▸ **ASSIGNMENT 1**
List every data structure named in the bit-array discussion below.

▸ **EXCERPTED TEXT**
Yep, that's why I said it was a "specific algorithm" :). I'm aware that memory grows exponentially as the # of letters in the word increases, but for 4 letters, it does stay tolerably small! However, it must be noted that since it doesn't store the actual words, if you compare it to a data-structure that actually does store the words to lookup, then it *may* actually be more memory efficient as well (subject to certain conditions!):
1. Assuming C style string storage, 4 letter words take up 5 bytes (4 for the letters, 1 for the ASCII NUL byte (\0)). Other languages use other ways to store strings (e.g. store length at the beginning), but they generally take up more memory as well.
2. If you have to store 11425 four letter words or more, then the bit array becomes more efficient (because, space used for 11425 words is 11425 *5 = 57125 which is greater than 57122 bytes that the bit array takes)
3. This is assuming that the data structure has no other storage requirements. For a sorted array, this is exactly the # of bytes required, but for a hash structure or a PATRICIA trie, they may have additional pointer variables and such, so the actual number of words that they can store before they start to exceed a bit array's memory requirements becomes even less.
SaiK wrote:can that bit array be extended to bigger words? would it become inefficient bit space waste if all the combination does not lead to a lookup number?
Well, it could, but the memory requirements start rising rapidly as the length of the words increase. By the way, there is no combination that does not lead to a lookup number, as the bits cover every possible combination of letters. All it does is tell us if such a word exists in the dictionary or not (1 if it exists, 0 if not). Of course, there will be a lot more 0 bits than 1 bits because of how words are in the English language. Granted, there is a bit of wasted space, but as I pointed out above, once the # of words to lookup goes past a certain number, the bit array may actually become more memory-efficient.

▸ **ASSIGNMENT 2**
Return each line of the records below that contains the word "York".

▸ **DATASET RECORDS**
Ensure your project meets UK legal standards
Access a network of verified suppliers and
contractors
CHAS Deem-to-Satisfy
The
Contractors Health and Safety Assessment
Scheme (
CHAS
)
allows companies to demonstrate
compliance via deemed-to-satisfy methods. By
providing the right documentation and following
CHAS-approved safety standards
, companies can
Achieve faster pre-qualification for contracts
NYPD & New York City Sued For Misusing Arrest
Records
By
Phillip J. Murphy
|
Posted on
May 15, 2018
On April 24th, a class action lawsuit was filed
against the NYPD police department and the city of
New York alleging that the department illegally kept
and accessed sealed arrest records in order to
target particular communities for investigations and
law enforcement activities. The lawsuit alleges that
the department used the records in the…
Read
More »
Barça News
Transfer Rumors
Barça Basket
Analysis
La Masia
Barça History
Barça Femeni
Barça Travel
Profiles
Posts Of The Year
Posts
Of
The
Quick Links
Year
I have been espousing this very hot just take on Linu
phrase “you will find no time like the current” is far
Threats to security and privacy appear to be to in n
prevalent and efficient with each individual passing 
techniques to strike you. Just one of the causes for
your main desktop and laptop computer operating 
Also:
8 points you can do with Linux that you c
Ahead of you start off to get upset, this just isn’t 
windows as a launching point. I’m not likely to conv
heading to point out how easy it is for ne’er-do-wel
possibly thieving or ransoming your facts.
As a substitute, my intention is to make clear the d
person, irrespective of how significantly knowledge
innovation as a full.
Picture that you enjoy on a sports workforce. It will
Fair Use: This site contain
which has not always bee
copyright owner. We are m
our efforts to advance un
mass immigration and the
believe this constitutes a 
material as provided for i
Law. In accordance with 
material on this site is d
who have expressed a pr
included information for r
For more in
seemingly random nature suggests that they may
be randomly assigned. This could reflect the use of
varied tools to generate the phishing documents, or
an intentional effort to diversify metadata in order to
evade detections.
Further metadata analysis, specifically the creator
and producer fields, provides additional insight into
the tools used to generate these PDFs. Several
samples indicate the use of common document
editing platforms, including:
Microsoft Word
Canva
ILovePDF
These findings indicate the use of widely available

▸ **ANSWER BOX 1**
bit array, sorted array, hash structure, PATRICIA trie

▸ **ANSWER BOX 2**
NYPD & New York City Sued For Misusing Arrest
New York alleging that the department illegally kept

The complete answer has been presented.